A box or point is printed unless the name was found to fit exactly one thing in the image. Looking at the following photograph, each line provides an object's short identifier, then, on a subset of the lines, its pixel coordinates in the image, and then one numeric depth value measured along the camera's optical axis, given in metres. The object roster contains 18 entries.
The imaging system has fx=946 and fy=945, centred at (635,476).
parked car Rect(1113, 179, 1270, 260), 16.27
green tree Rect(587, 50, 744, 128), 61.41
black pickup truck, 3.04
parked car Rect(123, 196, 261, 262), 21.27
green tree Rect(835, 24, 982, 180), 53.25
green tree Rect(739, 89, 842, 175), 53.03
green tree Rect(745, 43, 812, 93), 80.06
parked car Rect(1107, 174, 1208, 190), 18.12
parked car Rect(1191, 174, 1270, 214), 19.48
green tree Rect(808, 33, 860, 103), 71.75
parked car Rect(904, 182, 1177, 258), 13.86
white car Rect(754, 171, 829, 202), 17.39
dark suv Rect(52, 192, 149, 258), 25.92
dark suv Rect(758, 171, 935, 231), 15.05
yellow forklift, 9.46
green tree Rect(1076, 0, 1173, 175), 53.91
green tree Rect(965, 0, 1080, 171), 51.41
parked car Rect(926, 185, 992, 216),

——————————

* **About this exercise**: Retype the whole of the listing. Nothing may be altered or omitted.

* **Result of the task**:
A box or point is printed unless the name was found to fit exactly one thing in the image. Looking at the following photograph, each line provides an object's short identifier, then, on a subset of the lines, its pixel coordinates in the image, and then one numeric depth value measured along the camera's optical axis, given in metres. The object roster contains 18 entries.
The imaging system has fx=946 and fy=945, centred at (635,476).
parked car Rect(1113, 179, 1270, 260), 16.27
green tree Rect(587, 50, 744, 128), 61.41
black pickup truck, 3.04
parked car Rect(123, 196, 261, 262), 21.27
green tree Rect(835, 24, 982, 180), 53.25
green tree Rect(739, 89, 842, 175), 53.03
green tree Rect(745, 43, 812, 93), 80.06
parked car Rect(1107, 174, 1208, 190), 18.12
parked car Rect(1191, 174, 1270, 214), 19.48
green tree Rect(808, 33, 860, 103), 71.75
parked car Rect(904, 182, 1177, 258), 13.86
white car Rect(754, 171, 829, 202), 17.39
dark suv Rect(52, 192, 149, 258), 25.92
dark suv Rect(758, 171, 935, 231), 15.05
yellow forklift, 9.46
green tree Rect(1076, 0, 1173, 175), 53.91
green tree Rect(965, 0, 1080, 171), 51.41
parked car Rect(926, 185, 992, 216),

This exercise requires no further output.